● Listed entries:
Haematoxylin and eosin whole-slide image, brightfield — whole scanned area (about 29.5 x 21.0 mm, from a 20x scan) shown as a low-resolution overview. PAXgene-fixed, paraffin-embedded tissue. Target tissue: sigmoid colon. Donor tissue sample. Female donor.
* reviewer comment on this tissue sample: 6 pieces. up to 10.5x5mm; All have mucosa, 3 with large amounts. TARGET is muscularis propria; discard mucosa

* * *

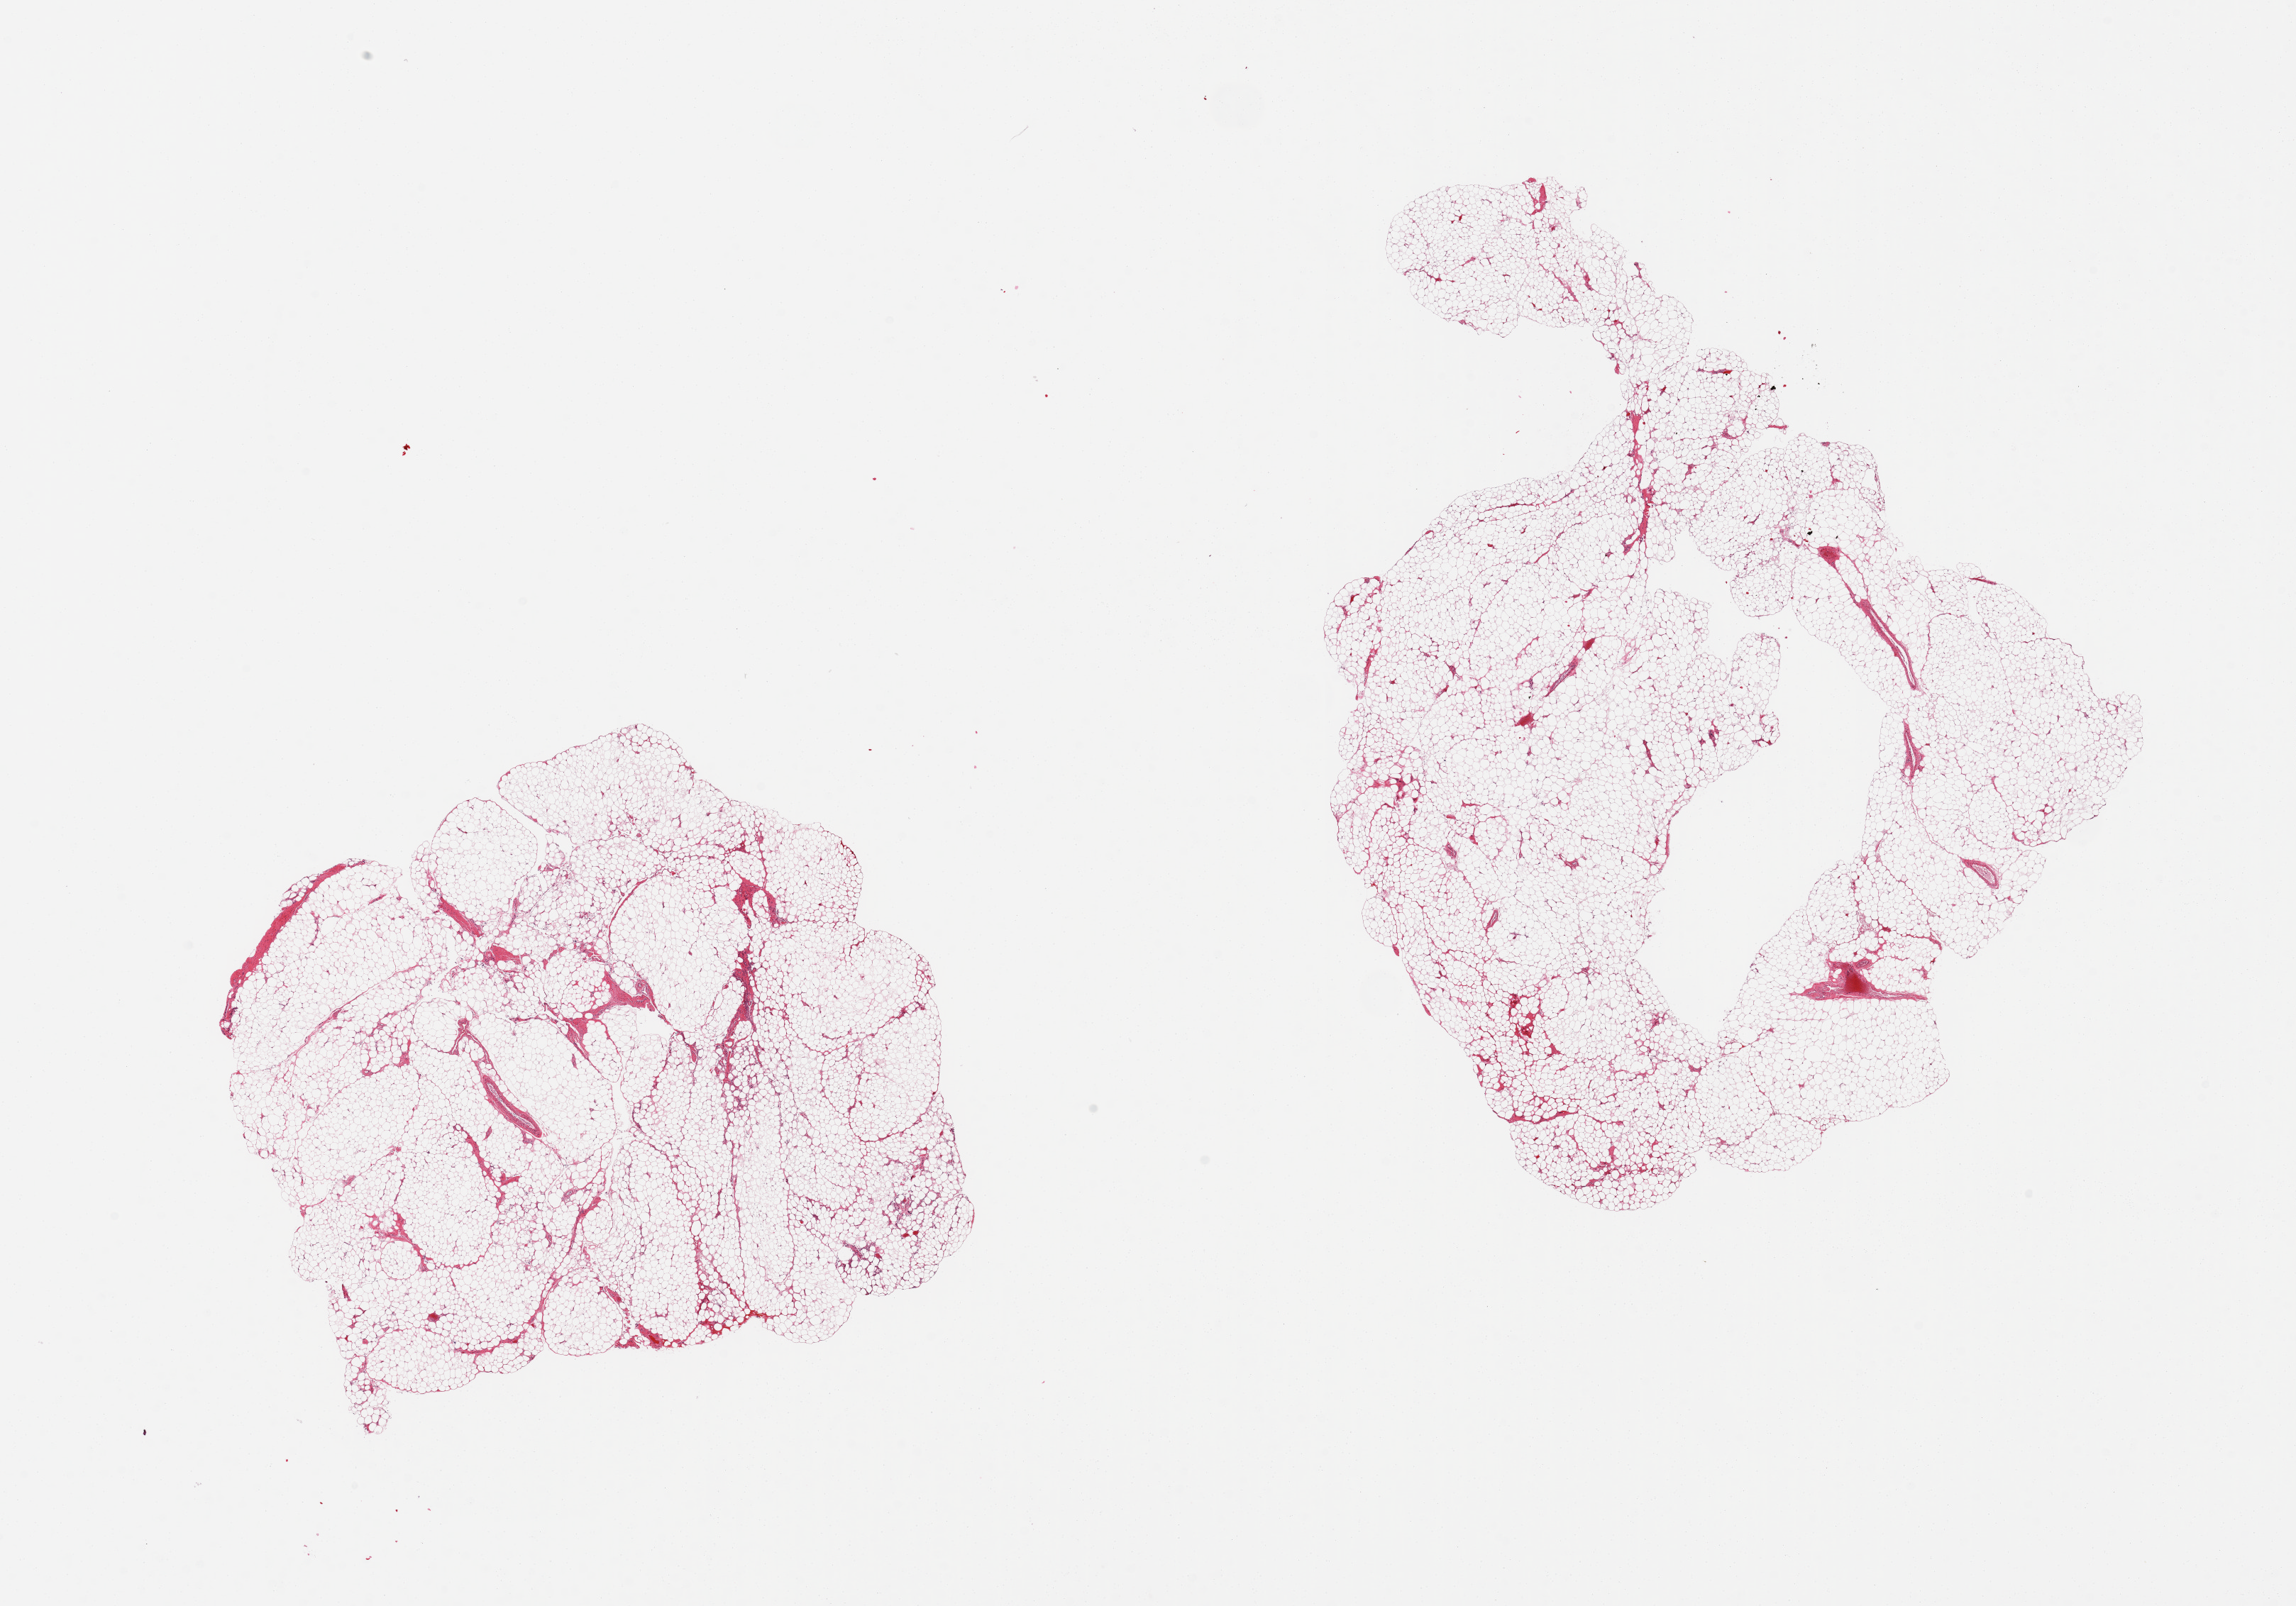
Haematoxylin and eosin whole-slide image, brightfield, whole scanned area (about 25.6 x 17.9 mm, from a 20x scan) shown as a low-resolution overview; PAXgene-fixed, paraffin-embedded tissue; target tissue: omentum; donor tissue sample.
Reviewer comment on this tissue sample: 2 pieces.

● Exercise: Will you return exactly the lines above from the one with "Haematoxylin and eosin whole-slide image, brightfield —" down to the one with "propria; discard mucosa", counting both as part of the range?

● Answer for the task:
Haematoxylin and eosin whole-slide image, brightfield — whole scanned area (about 29.5 x 21.0 mm, from a 20x scan) shown as a low-resolution overview. PAXgene-fixed, paraffin-embedded tissue. Target tissue: sigmoid colon. Donor tissue sample. Female donor.
* reviewer comment on this tissue sample: 6 pieces. up to 10.5x5mm; All have mucosa, 3 with large amounts. TARGET is muscularis propria; discard mucosa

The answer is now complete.